The Second Sex, in detail
The Second Sex is Simone de Beauvoir's 1949 examination of the situation of women — why they have been defined as "Other" throughout human history, how that otherness is constructed and maintained, and what it would mean to be free of it. The book is long, dense, and ambitious. De Beauvoir was trained as a philosopher in the existentialist tradition, and the argument is grounded in that vocabulary: women's situation is a matter of bad faith, of complicity in their own objectification, of freedom denied or refused.
The first volume, "Facts and Myths," surveys how women have been defined by biology, psychoanalysis, and historical materialism, and finds all three frameworks incomplete. De Beauvoir's famous formulation — "One is not born, but rather becomes, a woman" — is the hinge of the entire argument. Femininity is not a natural state but a social construction, an identity women are trained into and that they sometimes accept because the alternative is the anxiety of genuine freedom.
The second volume, "Lived Experience," is a phenomenological account of what it is actually like to be a woman moving through the world as it is constituted: as a girl, as a sexual object, as a wife, as a mother, in middle age, as an old woman. The range is extraordinary and the observation is often startling. De Beauvoir draws on literature, case histories, and her own experience with an unusual willingness to be specific about what other feminist thinkers had kept abstract.

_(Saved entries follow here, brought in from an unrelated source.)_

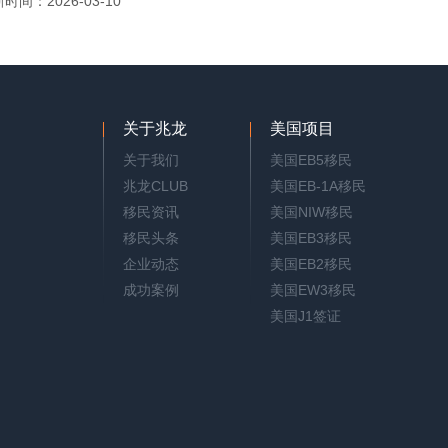
时间：2026-03-10
关于兆龙
美国项目
关于我们
美国EB5移民
兆龙CLUB
美国EB-1A移民
移民资讯
美国NIW移民
移民头条
美国EB3移民
企业动态
美国EB2移民
成功案例
美国EW3移民
美国J1签证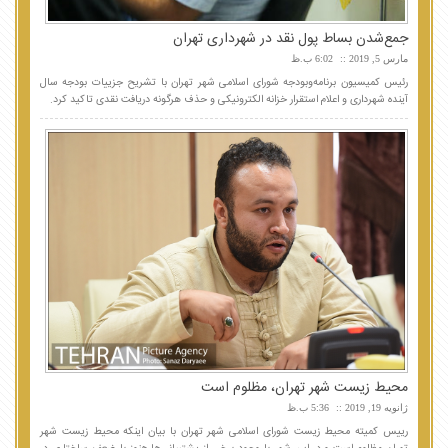
جمع‌شدن بساط پول نقد در شهرداری تهران
مارس 5, 2019
6:02 ب.ظ
رئیس کمیسیون برنامه‌وبودجه شورای اسلامی شهر تهران با تشریح جزییات بودجه سال
آینده شهرداری و اعلام استقرار خزانه الکترونیکی و حذف هرگونه دریافت نقدی تاکید کرد.
محیط زیست شهر تهران، مظلوم است
ژانویه 19, 2019
5:36 ب.ظ
رییس کمیته محیط زیست شورای اسلامی شهر تهران با بیان اینکه محیط زیست شهر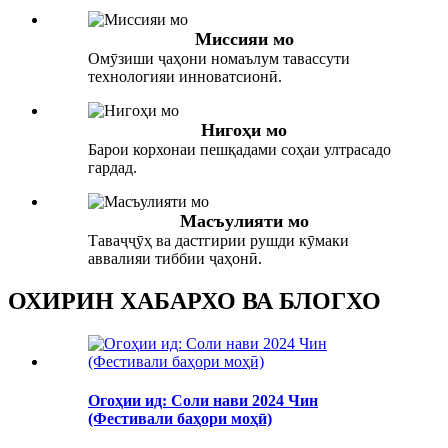
Миссияи мо
Омӯзиши ҷаҳони номаълум тавассути
технологияи инноватсионӣ.
Нигоҳи мо
Барои корхонаи пешқадами соҳаи ултрасадо
гардад.
Масъулияти мо
Таваҷҷӯҳ ва дастгирии рушди кӯмаки
аввалияи тиббии ҷаҳонӣ.
ОХИРИН ХАБАРХО ВА БЛОГХО
Огоҳии ид: Соли нави 2024 Чин
(Фестивали баҳори моҳӣ)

The book's weaknesses are real. It is rooted in mid-twentieth-century France and reflects class biases and a suspicion of motherhood that not all feminist thinkers share. Some passages read as dated. The existentialist framework occasionally produces analysis that feels more universal than it is. But the core argument — that women's subordination is historical and constructed, not natural or inevitable, and that authentic freedom requires women to stop defining themselves through men's eyes — remains foundational to everything that came after.
The big ideas
- 1.
One is not born, but rather becomes, a woman: femininity is a social construction that women are trained into, not a natural state that biology produces.
- 2.
Women have been constructed as the 'Other' in relation to men, who occupy the position of subject: this asymmetry is not natural but historically produced and can be changed.
- 3.
Bad faith — the flight from freedom into a false necessity — is a temptation for all humans, but women are offered a particularly comfortable form of it in domesticity and dependence.